◆ What the exercise asks
Find every line below where the string "Principality" shows up, and copy those lines.

Extracted page text data:
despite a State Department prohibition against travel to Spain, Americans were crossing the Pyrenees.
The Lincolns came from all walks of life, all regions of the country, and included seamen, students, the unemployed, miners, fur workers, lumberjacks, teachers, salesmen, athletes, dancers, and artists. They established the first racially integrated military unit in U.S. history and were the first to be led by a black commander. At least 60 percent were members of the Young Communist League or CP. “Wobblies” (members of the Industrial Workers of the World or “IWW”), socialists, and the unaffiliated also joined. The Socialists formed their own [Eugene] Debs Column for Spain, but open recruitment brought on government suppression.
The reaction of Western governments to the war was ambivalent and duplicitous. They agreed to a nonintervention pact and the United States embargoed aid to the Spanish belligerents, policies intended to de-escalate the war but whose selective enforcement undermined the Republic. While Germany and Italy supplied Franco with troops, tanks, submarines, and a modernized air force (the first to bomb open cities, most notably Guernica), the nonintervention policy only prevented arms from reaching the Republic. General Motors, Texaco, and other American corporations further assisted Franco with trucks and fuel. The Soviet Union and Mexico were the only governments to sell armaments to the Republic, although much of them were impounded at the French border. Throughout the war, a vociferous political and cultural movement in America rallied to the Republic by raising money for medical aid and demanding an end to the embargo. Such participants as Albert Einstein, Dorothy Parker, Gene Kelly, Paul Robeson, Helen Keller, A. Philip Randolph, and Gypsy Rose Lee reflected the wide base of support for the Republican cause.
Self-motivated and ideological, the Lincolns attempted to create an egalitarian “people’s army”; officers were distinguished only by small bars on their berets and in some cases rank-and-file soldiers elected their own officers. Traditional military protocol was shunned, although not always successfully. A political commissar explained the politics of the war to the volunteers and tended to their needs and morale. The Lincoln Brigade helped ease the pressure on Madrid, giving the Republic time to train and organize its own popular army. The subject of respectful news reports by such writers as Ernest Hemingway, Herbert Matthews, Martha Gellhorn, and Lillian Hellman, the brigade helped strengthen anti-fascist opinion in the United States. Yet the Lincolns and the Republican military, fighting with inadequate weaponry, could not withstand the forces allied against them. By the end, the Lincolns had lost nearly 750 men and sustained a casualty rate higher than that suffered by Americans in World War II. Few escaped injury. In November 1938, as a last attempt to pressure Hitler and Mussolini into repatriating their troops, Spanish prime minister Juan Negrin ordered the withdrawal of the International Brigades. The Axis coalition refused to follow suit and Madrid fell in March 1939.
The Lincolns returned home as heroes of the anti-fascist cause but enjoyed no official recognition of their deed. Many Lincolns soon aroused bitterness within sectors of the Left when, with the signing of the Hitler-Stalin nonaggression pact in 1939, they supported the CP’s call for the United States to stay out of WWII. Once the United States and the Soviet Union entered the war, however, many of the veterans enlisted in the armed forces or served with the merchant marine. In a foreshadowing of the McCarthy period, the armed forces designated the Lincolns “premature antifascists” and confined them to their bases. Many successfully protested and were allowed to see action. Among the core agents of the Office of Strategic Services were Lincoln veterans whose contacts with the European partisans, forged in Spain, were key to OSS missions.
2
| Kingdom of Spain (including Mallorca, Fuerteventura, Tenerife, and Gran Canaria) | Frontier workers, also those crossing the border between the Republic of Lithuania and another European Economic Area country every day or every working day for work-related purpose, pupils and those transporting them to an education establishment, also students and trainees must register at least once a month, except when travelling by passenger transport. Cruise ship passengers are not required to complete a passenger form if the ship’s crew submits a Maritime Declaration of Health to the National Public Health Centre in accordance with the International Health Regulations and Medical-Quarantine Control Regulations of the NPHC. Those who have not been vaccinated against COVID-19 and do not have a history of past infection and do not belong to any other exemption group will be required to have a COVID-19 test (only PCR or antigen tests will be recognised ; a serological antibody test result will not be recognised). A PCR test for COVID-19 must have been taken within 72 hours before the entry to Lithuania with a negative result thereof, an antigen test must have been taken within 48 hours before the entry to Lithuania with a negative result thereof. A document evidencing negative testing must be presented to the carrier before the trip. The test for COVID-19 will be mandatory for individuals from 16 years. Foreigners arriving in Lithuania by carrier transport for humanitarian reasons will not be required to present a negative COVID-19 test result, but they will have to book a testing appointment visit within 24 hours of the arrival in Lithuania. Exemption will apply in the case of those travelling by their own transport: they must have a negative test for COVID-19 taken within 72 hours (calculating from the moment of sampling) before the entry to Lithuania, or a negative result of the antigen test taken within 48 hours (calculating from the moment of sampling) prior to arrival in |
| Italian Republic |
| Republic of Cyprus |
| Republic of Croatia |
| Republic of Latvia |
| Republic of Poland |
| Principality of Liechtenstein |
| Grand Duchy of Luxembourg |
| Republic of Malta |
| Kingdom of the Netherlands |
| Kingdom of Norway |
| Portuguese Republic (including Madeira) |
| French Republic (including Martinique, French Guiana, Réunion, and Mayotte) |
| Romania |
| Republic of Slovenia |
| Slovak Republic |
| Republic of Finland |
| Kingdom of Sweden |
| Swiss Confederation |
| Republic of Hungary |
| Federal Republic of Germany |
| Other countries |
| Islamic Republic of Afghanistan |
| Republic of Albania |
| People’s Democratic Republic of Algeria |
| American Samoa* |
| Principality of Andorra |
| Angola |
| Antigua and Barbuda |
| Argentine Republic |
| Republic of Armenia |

◆ Exercise result
| Principality of Liechtenstein |
| Principality of Andorra |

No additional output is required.